#### Records drawn from a dataset:
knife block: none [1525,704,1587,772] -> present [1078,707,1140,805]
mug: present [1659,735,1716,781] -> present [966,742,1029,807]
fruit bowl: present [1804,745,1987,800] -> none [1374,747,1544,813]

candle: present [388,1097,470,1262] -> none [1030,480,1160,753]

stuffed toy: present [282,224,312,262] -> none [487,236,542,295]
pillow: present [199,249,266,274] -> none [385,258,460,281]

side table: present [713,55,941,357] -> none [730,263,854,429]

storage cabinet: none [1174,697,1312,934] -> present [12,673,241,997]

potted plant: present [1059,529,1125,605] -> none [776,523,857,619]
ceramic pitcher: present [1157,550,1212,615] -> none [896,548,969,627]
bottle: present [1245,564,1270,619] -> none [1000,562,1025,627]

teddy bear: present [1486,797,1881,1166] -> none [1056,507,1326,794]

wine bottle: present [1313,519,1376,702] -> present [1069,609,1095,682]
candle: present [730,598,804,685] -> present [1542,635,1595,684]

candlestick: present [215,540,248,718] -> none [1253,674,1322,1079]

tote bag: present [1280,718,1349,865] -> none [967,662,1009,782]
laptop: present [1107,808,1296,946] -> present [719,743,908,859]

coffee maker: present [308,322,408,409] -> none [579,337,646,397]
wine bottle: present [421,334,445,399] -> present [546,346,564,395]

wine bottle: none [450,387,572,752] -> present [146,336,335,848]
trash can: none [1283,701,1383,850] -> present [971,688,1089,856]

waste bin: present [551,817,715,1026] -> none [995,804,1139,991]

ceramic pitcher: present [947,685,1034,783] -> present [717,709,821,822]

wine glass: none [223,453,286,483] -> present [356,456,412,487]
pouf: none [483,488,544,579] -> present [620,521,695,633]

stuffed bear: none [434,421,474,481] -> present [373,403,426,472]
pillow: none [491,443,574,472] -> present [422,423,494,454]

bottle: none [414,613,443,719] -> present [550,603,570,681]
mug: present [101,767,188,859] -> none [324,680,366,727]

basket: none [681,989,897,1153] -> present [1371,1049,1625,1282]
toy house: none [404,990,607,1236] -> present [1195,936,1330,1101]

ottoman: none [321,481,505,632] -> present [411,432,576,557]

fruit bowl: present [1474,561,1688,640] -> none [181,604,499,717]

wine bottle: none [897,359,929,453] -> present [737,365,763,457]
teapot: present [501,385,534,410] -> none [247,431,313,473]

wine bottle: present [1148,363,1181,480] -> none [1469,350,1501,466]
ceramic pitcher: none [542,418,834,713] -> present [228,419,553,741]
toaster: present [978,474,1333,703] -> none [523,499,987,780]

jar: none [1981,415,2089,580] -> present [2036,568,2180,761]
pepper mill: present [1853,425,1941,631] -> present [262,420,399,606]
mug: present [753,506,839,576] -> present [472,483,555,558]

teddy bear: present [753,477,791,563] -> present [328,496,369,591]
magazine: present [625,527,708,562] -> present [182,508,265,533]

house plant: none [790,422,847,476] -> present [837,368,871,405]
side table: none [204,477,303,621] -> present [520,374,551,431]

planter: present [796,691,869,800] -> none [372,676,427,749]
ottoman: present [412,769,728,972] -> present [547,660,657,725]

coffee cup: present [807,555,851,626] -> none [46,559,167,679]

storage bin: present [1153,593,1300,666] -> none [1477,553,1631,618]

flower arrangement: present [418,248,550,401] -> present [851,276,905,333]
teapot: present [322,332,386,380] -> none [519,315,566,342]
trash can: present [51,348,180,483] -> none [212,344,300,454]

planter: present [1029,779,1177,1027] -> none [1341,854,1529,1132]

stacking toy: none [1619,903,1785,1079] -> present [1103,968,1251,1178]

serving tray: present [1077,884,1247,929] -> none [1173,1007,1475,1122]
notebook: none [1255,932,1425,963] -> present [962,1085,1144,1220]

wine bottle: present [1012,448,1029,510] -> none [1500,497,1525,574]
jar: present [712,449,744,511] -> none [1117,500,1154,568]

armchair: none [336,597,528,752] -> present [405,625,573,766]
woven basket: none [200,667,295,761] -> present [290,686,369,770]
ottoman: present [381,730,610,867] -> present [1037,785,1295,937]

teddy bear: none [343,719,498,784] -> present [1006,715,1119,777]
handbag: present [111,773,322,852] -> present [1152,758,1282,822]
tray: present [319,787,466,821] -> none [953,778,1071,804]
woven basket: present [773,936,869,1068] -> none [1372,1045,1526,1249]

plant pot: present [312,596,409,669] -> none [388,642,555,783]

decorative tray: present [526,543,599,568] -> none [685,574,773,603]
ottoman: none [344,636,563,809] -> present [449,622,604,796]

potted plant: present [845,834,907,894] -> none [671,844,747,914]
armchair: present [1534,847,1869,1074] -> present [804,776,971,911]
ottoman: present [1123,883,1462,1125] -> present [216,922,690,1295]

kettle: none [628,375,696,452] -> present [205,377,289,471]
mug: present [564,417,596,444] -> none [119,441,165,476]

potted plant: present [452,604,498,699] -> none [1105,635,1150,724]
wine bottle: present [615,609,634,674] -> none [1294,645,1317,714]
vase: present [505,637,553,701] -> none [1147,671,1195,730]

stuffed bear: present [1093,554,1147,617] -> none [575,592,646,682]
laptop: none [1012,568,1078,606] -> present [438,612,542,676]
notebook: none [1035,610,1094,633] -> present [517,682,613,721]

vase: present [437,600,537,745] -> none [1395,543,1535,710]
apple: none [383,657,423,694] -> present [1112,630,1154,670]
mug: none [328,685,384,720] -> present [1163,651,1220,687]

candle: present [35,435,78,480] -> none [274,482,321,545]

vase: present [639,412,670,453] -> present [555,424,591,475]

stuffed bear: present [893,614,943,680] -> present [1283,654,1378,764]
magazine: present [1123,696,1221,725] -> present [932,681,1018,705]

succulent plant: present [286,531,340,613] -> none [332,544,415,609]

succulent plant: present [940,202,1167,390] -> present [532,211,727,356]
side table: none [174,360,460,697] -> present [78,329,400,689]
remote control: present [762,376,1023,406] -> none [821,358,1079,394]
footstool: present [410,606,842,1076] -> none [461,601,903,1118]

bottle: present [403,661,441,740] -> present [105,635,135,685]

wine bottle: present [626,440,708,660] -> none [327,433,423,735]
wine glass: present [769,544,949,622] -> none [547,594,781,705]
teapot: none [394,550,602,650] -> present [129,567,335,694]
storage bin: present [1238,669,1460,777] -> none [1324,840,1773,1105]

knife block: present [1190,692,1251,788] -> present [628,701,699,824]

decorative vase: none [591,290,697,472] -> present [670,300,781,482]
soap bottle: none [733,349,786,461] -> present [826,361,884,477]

#### TASK:
The lines to extract from the data above begin with the line containing "stuffed bear: none" and end with the line containing "fruit bowl: present [1474,561,1688,640]". Extract them exactly, including both.

#### ANSWER BOX:
stuffed bear: none [434,421,474,481] -> present [373,403,426,472]
pillow: none [491,443,574,472] -> present [422,423,494,454]

bottle: none [414,613,443,719] -> present [550,603,570,681]
mug: present [101,767,188,859] -> none [324,680,366,727]

basket: none [681,989,897,1153] -> present [1371,1049,1625,1282]
toy house: none [404,990,607,1236] -> present [1195,936,1330,1101]

ottoman: none [321,481,505,632] -> present [411,432,576,557]

fruit bowl: present [1474,561,1688,640] -> none [181,604,499,717]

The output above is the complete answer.